そんな全てを生み出す写真って、やっぱり良いと思いませんか?そして、そんな機会を、このレンズが与えてくれたんですね。カメラもレンズも確かにスペック大事なんですが、改めてそれは、「外の世界に向けられるもの」であることを実感します。自分と他者の関わり合いが、レンズを通して刻印される。
50から400まで伸びなきゃ、鯨撮ろうなんて思わなかったし、小笠原行かなかった。たらればたらればが繋がって、悲しいことも最高の瞬間も重なって、この一枚がある。その物語の幅全て、それこそがこのレンズの可能性の幅なんです。
レンズの説明の時言いましたよね、これからのレンズは、写真家の意識と行動を変えてくれるって。ほらね、僕の行動を変えたでしょこのレンズ。それが一人の写真家をまたちょっと成長させてくれた。焦点距離の拡大分だけ、写真家を成長させてくれる。
僕だけじゃないんです。最初の方で自己紹介しましたっけ、僕、大学で授業やってるんです。関西大学ってとこです。そこでタムロンとコラボしたんですね。学生たちは授業くる時点ではカメラ触ったことのない素人たち。その彼らに好きなタムロンレンズを貸し出しました。彼らが半月でどんな写真撮るかというと、
これとか、あるいは、、
こんなんです。これ、半年でこうなりました。彼らが初めてタムロンのレンズを手にした時の目の輝きをみなさんにお見せしたいくらいです。大学の24-70mmしか使ったことなかった学生たちが、35-150や20-40を手にして、自分自身の表現を、誇張ではなく数時間で変容させていく。

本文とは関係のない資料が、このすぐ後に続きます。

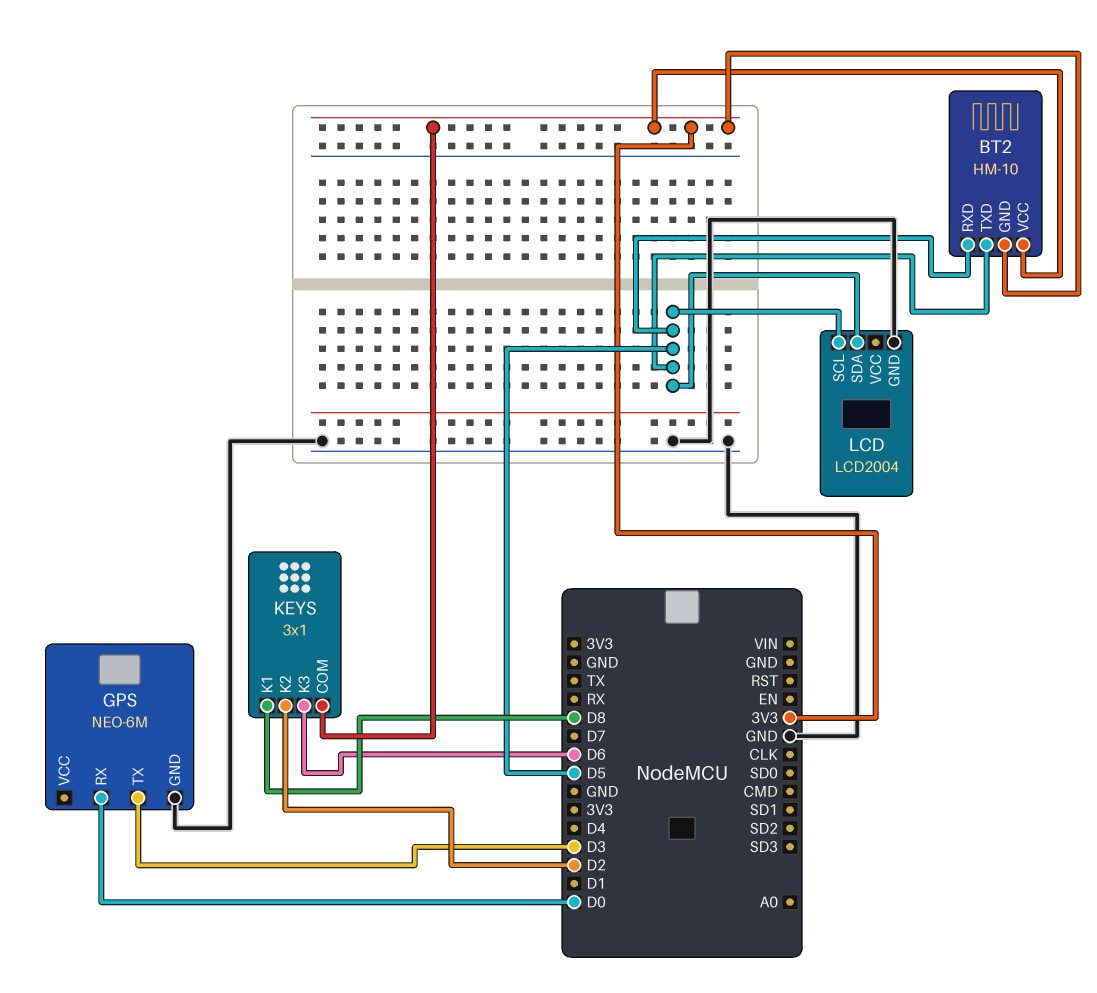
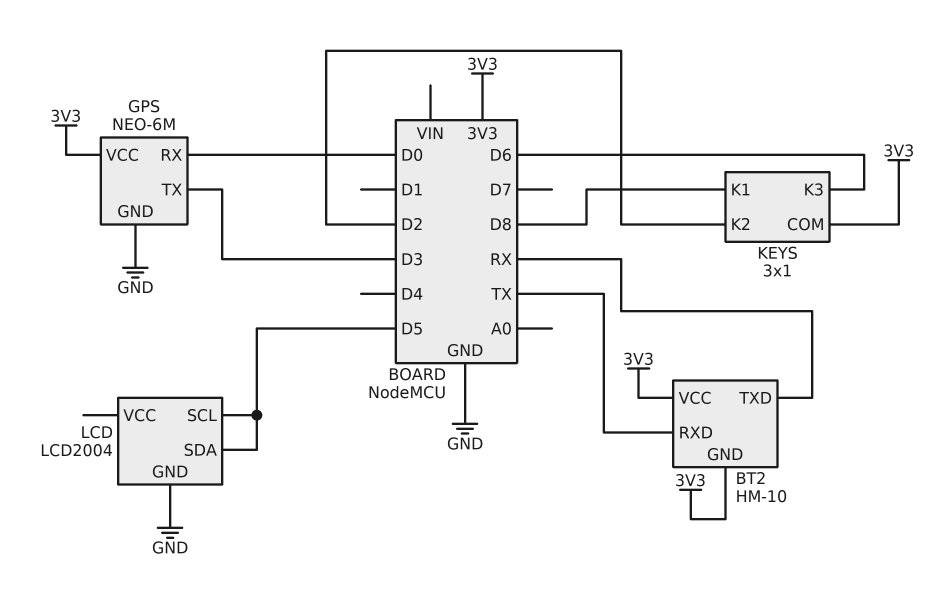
BT2 pin RXD: D5 -> TX
BT2 pin TXD: D5 -> RX
GPS pin VCC: none -> 3V3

こちらは今年4年生になったカメラ歴2年の学生の写真、しぶ!!
彼は最初は本当に何が撮りたいのかよくわからない写真撮ってたんですが、タムロンのコラボを経て一気に写真が開花しました。
さらにこちら、
今年、東京カメラ部U-22の10選に選ばれた学生の写真です。
https://nikkor.tokyocameraclub.com/u22contest2022/results/
この学生は一度授業を終えたあとも残って、毎年授業のサポートをしてくれてますが、毎回タムロンのこのコラボにも参加してくれてます。その度ごとに自分の使ったことのないレンズに挑戦して、大きく成長してきました。それが10選へと繋がったんです。
こんなふうに新しい写真家を生み出す力が、タムロンのレンズにはあるんです。彼らの写真がそれを雄弁に語ってくれてます。僕が大学の教員を辞められない理由でもありますね。彼らの成長にこそ、僕自身がいつも教えられる気持ちになるんです。
てことでいい感じにオチがついたので、この辺りで終わりにしようと思います。ご清聴ありがとうございましたー!これ、小笠原のお見送り!
船が本州に向かうとき、送ってくれるんです。これが今日のラストの一枚、いい色出てるでしょ。タムロンらしい青!ではまたー!